Throughout, the personhood of the Holy Spirit is emphasized. Luke does not conceive of the Holy Spirit as a mere force or energy field. Instead, the Holy Spirit directs the activities of Jesus (Luke 4:14) and the apostles (e.g. Acts 16:6). The Holy Spirit himself speaks in his own voice (e.g. Acts 1:16 and Acts 28:25). Throughout, Luke describes the Holy Spirit as the moving agent who both directs the mission and empowers those who are on the mission to get the work done.

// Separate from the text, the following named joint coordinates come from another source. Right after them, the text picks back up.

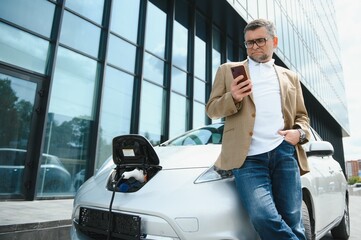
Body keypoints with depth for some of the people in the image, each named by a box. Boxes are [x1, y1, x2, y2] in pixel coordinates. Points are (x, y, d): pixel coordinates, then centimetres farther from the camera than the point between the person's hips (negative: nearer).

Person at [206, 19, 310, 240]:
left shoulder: (290, 77, 22)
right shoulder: (228, 70, 15)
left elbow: (302, 116, 23)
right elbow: (212, 109, 9)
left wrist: (300, 132, -1)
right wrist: (233, 98, -12)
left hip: (285, 154, 3)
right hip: (249, 157, -2)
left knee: (293, 222, 3)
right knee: (263, 217, -21)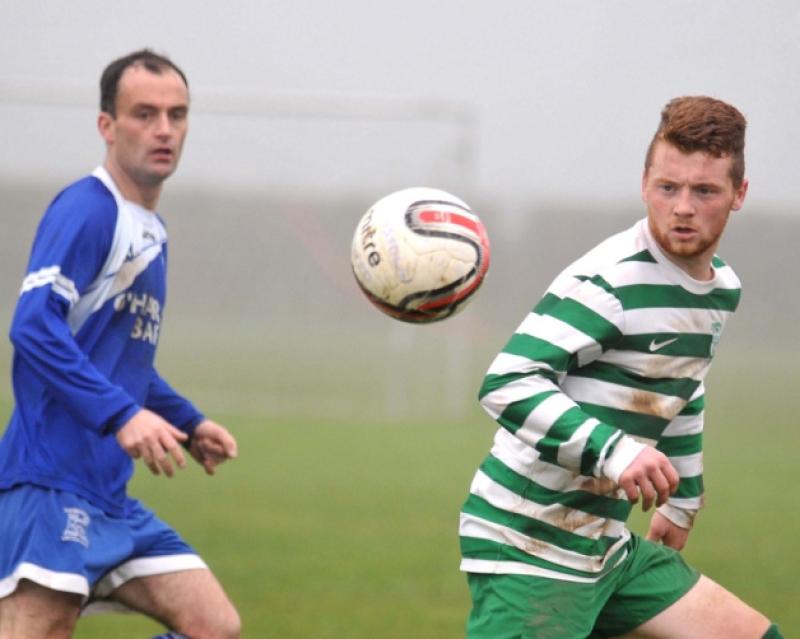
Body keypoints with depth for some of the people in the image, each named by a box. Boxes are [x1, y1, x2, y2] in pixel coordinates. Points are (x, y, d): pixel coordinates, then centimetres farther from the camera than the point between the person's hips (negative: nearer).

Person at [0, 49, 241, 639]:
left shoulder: (151, 231, 19)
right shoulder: (87, 209, -10)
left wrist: (187, 424, 23)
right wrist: (121, 415, -30)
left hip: (111, 498, 9)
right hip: (51, 485, -9)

Again, the main point tonight is that we have the opportunity to engage in the very same work that Jesus himself was engaged in. Jesus graciously brings us into his work alongside himself without us deserving it or earning it. We can say that the work of Jesus Christ on the Cross is a complete work and human effort cannot add anything to it. From one perspective this is absolutely true. Jesus’s death and resurrection contain within themselves the singular event of all history. In that one event, the whole work of salvation is accomplished and all of history revolves around those three days. From another perspective, however, God intended all along to bring us into this singular work by drawing us in as co-laborers in a further and further extension of the gospel into a lost and dying world. As we join in this work we need not think that it is merely human labor trying to add something to God’s work because we are filled with the Holy Spirit. God himself both directs and animates our work in the person of the Spirit, and in doing so, our work can be filled with the very same power and authority that filled the ministry of Jesus. It is not a separate mission in imitation of Jesus’s mission. It is the very same mission extended into our lives, into our actions, into our conversations.

So as you go and read Acts this week. Try to avoid reading it as merely a record of events long past. Read it instead as a window into the dynamics of the mission that you yourself can be engaged in this week. Ask yourself, “Have I been commissioned by my Lord Jesus Christ?” If the answer is yes, ask, “What have I been commissioned to go and do, and am I faithfully doing it?” Finally, if you are engaged in this work, expect the Holy Spirit to show up with power and authority because this is what he is doing in the world.